Man-in-the-middle (MitM) attack

2. Man-in-the-middle (MitM) attack

A MitM attack occurs when a hacker inserts itself between the communications of a client and a server. Here are some common types of man-in-the-middle attacks:

Session hijacking:-

In this sort of MitM attack, the attacker captures a session between a confided customer and a network server. The attacking PC substitutes its IP address for the believed customer while the server proceeds with the session, trusting it is speaking with the customer.

For instance, the attack might unfold like this:

A client connects to a server.

    The attacker’s computer gains control of the client.
    The attacker’s computer disconnects the client from the server.
    The attacker’s computer replaces the client’s IP address with its own IP address and spoofs the client’s sequence numbers.
    The attacker’s computer continues dialog with the server and the server believes it is still communicating with the client.

IP Spoofing:-

IP spoofing is utilized by an attacker to persuade a system that it is speaking with a known, trusted entity and give the attacker admittance to the system. The attacker sends a packet with the IP source address of a known, confided in have rather than its own IP source address to a target host. The objective host may acknowledge the packet and follow up on it.

Replay:-

A replay attack happens when an attacker captures and saves old messages and afterward attempts to send them later, imitating one of the members. This sort can be handily countered with session timestamps or nonce (an arbitrary number or a string that changes with time).

As of now, there is no single innovation or design to prevent all MitM attacks. Generally, encryption and digital certificates give a compelling shield against MitM attacks, guaranteeing both the confidentiality and integrity of communications.

Yet, a man-in-the-middle attack can be injected into the middle of communications so that encryption won't help — for instance, assailant "A" blocks the public key of individual "P" and substitute it with his own public key. Then, at that point, anybody needing to send an encoded message to P utilizing P's public key is accidentally utilizing A's public key. Hence, A can peruse the message proposed for P and afterward send the message to P, encoded in P's genuine public key, and P won't ever see that the message was compromised. Moreover, A could likewise adjust the message before resending it to P. As should be obvious, P is utilizing encryption and thinks that his data is ensured yet it isn't, due to the MitM assault.

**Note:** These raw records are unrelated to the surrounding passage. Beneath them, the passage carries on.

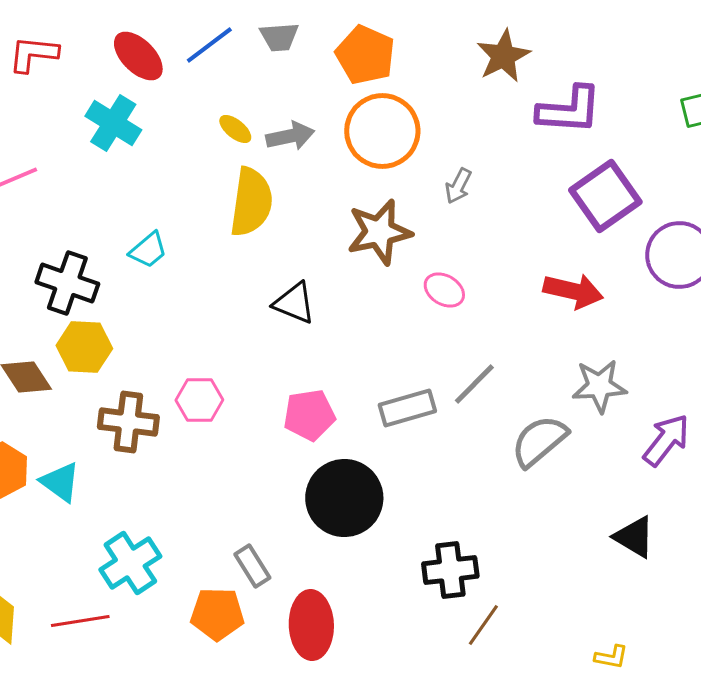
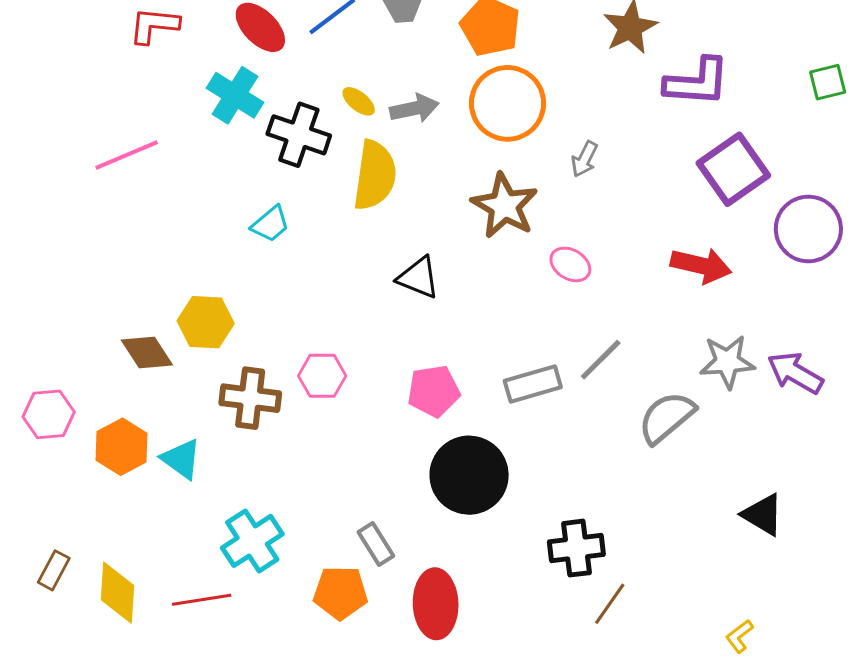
brown star: (379, 232) -> (504, 206), turned -30
black cross: (67, 283) -> (299, 135), moved
purple arrow: (666, 440) -> (795, 373), moved, turned -98
yellow L-shape: (611, 657) -> (739, 636), turned 132

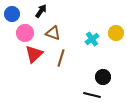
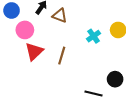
brown triangle: (53, 33) -> (60, 16), moved
black circle: (103, 77) -> (115, 79), moved

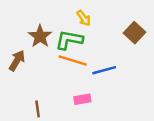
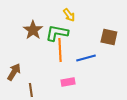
brown square: (135, 33) -> (109, 37), moved, turned -30
brown arrow: (17, 60) -> (14, 72), moved
orange line: (73, 60) -> (60, 50), turned 70

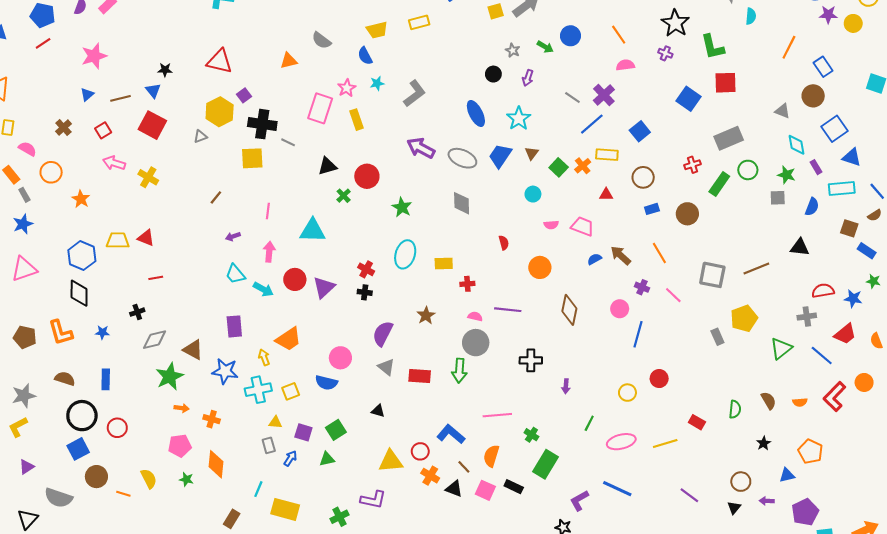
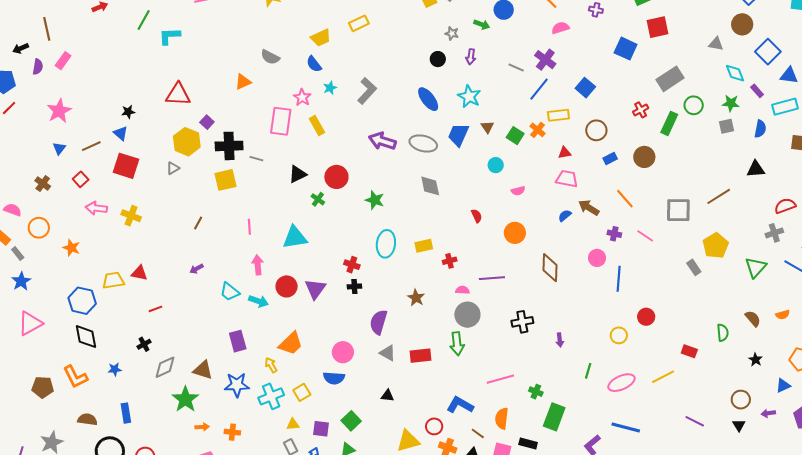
pink trapezoid: (583, 226) -> (567, 179), moved
purple arrow: (233, 236) -> (196, 269), moved

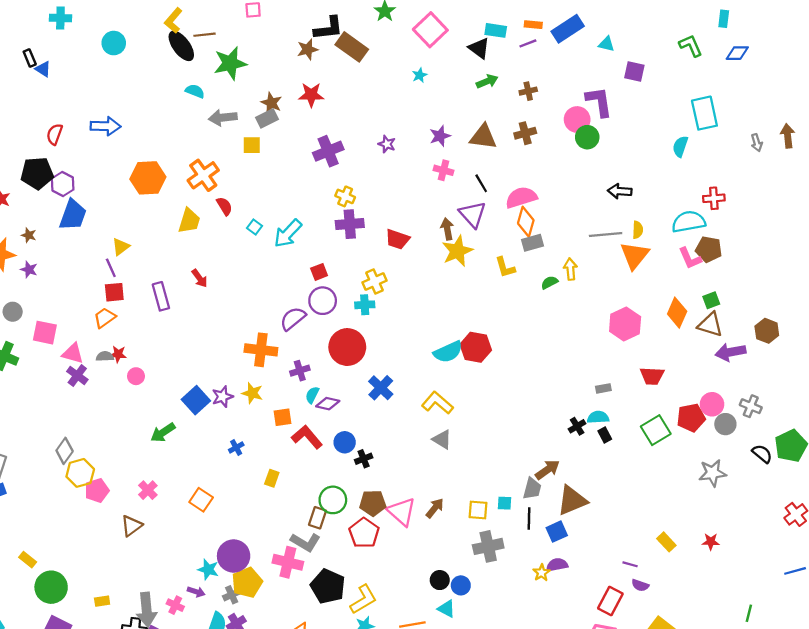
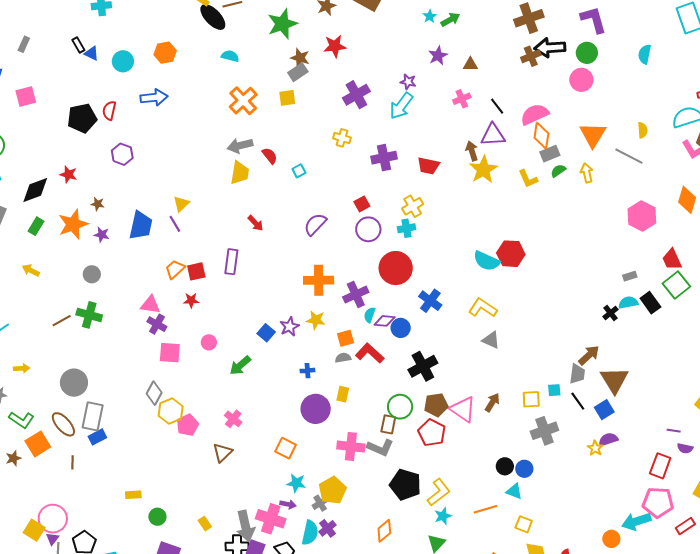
cyan circle: (114, 43) -> (123, 61), moved
green star: (230, 63) -> (282, 24), moved
green arrow: (487, 81) -> (450, 20), moved
brown cross: (528, 91) -> (529, 18), size x1.8
gray arrow: (223, 118) -> (240, 146), moved
pink circle: (577, 120) -> (581, 80), moved
purple star: (440, 136) -> (438, 56), moved
brown triangle: (483, 137) -> (470, 64), moved, size x0.6
cyan semicircle: (680, 146) -> (645, 54), moved
pink cross: (443, 170) -> (462, 99), turned -30
black pentagon: (37, 173) -> (82, 118), moved
orange cross: (203, 175) -> (243, 101), moved
orange hexagon: (148, 178) -> (165, 53), moved, size x0.7
black arrow: (620, 191) -> (550, 48), moved, size x1.4
yellow cross: (345, 196) -> (342, 138), moved
purple triangle: (473, 214) -> (493, 135), turned -44
blue trapezoid: (73, 215) -> (141, 225), moved
cyan square: (255, 227) -> (299, 171), turned 32
cyan arrow: (288, 233) -> (401, 106), moved
gray line: (606, 234) -> (629, 156), moved, turned 40
orange triangle: (635, 255) -> (593, 135), moved
green semicircle: (549, 282) -> (558, 171), moved
red square: (114, 292) -> (196, 271), moved
purple rectangle: (161, 296) -> (231, 262), moved, turned 30
purple semicircle: (293, 319) -> (315, 224), moved
pink square: (45, 333) -> (170, 353), moved
cyan semicircle: (448, 352) -> (487, 261), turned 56
gray semicircle: (105, 356) -> (343, 358), moved
purple cross: (300, 371) -> (356, 295), size x1.4
pink circle: (136, 376) -> (209, 342), moved
red trapezoid: (652, 376) -> (672, 259), turned 70
blue square: (196, 400) -> (266, 333), size x0.7
green square: (656, 430) -> (676, 285), moved
black rectangle: (605, 435) -> (650, 303), moved, size x1.5
blue circle: (345, 442) -> (401, 328), moved
blue cross: (236, 447) -> (307, 371), turned 32
black cross: (364, 459) -> (423, 366), size x1.8
orange square: (201, 500) -> (286, 448), moved
brown triangle: (572, 500) -> (614, 380), turned -32
black line: (529, 518) -> (578, 401), turned -30
purple circle: (234, 556) -> (316, 409), moved
yellow rectangle: (28, 560) -> (133, 495), turned -35
pink cross: (288, 562) -> (351, 447), moved
green circle: (51, 587) -> (157, 517), size x0.6
yellow rectangle: (102, 601) -> (205, 524), turned 72
pink cross: (175, 605) -> (271, 519), size x1.8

Things being what they are, how might you disclose sure that P's key has a place with P and not to A? Authentication specialists and hash capacities were made to take care of this issue. At the point when individual 2 (P2) needs to make an impression on P, and P needs to be certain that A won't peruse or change the message and that the message really came from P2, the accompanying technique should be utilized:


    1. P2 creates a symmetric key and encrypts it with P’s public key.
    2. P2 sends the encrypted symmetric key to P.
    3. P2 computes a hash function of the message and digitally signs it.
    4. P2 encrypts his message and the message’s signed hash using the symmetric key and sends the entire thing to P.
    5. P can receive the symmetric key from P2 because only he has the private key to decrypt the encryption.
    6. P, and only P, can decrypt the symmetrically encrypted message and signed hash because he has the symmetric key.
    7. He can verify that the message has not been altered because he can compute the hash of the received message and compare it with a digitally signed one.
    8. P is also able to prove to himself that P2 was the sender because only P2 can sign the hash so that it is verified with the P2 public key.